The editors hastily fled to the neighboring town of Carthage. The people there and in all the neighboring villages denounced the destruction of the press, and declared that the time had come to force the Mormons to obey the laws, and, if they would not do so, to drive them out of Illinois. Military companies were formed, cannon were sent for, and the governor of the state was asked to call out the militia.

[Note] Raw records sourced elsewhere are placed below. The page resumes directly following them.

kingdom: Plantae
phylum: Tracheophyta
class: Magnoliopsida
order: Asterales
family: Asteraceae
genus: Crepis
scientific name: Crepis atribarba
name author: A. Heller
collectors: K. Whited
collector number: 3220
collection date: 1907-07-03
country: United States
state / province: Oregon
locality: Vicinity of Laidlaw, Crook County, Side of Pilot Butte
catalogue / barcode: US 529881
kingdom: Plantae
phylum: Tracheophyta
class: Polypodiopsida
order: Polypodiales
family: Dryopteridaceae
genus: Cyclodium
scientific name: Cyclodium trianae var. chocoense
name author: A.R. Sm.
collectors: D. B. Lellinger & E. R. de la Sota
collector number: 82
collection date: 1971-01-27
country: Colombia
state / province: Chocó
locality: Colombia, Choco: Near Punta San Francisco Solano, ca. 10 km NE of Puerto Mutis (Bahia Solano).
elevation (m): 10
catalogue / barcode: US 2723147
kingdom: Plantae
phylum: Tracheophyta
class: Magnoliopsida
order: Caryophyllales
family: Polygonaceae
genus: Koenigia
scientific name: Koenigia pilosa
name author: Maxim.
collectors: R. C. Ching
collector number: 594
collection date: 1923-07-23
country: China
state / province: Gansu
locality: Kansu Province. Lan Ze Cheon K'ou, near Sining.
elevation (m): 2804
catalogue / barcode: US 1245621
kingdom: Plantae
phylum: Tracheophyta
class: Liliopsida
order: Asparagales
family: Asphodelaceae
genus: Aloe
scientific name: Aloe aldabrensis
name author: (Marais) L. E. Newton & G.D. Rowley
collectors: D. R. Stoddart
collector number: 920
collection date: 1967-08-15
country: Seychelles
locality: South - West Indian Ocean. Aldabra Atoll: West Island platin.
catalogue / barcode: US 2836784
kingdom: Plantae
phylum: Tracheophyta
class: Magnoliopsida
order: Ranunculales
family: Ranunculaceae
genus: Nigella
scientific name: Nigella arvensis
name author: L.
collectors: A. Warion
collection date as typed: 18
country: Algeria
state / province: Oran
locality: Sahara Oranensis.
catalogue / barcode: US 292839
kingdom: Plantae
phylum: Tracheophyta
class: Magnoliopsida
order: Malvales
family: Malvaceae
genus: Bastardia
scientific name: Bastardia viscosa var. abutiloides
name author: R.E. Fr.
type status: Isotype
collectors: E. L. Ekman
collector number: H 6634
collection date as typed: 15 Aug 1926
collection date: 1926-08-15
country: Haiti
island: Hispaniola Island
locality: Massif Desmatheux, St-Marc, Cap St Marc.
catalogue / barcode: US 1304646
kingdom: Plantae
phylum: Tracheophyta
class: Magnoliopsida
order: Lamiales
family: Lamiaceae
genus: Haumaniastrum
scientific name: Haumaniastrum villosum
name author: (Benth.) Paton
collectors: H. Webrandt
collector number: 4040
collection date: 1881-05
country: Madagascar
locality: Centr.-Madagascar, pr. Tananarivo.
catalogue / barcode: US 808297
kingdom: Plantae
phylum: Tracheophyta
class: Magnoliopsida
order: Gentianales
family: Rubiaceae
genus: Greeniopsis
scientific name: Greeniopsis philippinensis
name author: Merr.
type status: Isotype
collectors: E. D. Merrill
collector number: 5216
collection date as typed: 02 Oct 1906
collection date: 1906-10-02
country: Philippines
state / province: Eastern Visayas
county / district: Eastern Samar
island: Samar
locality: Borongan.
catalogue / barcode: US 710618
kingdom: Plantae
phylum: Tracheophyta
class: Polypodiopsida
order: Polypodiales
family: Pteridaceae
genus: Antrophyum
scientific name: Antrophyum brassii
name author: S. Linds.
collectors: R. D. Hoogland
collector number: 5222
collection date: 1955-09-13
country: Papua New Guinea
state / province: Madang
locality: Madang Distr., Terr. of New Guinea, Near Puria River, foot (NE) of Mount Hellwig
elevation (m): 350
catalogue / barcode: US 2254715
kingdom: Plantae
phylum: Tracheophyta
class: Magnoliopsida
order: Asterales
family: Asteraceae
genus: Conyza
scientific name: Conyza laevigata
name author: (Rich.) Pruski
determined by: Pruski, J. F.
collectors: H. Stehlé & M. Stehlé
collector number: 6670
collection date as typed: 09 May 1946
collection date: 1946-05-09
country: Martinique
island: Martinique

The governor went to the scene of the trouble to investigate. He found all that part of the east shore of the Mississippi divided between the Mormons and their enemies. He ordered the mayor of Nauvoo to send Mormons to him to explain why they had destroyed the printing-press, and when he had heard their story the governor told them that Smith and his elders must surrender to him, or the whole military force of the state would be called out to capture them. But the prophet had not been idle. He had put his city under martial law, had formed what was called the Legion of the Mormons, and had called in his followers from the near-by villages. He had meant to defend his new city; but when he heard the governor's threat to arrest him, he left Nauvoo with a few comrades and started for the Rocky Mountains. Friends went after him, and begged him not to desert his people. He could not resist their appeal to him to return, and he went back, although he was afraid of the temper of his enemies. As soon as he returned to Illinois he was arrested on the charge of treason and of putting Nauvoo under martial law, and together with his brother Hyrum was sent to the jail at Carthage.

Some seventeen hundred men, members of the militia, had gathered at the towns of Carthage and Warsaw, and the enemies of the Mormons urged the governor to march at the head of these troops to Nauvoo. He knew that in the excited state of affairs there was danger that if these troops entered the city they might set it on fire and destroy much property. He therefore ordered all except three companies to disband; with one company he set out to visit the Mormon city, and the other two companies he left to guard the jail at Carthage.

The governor marched to Nauvoo, spoke to the citizens, and, having assured them that he meant no harm to their church, left about sundown on his road back to Carthage. In the meantime, however, events had been happening in the latter place that were to affect the whole history of the Mormons.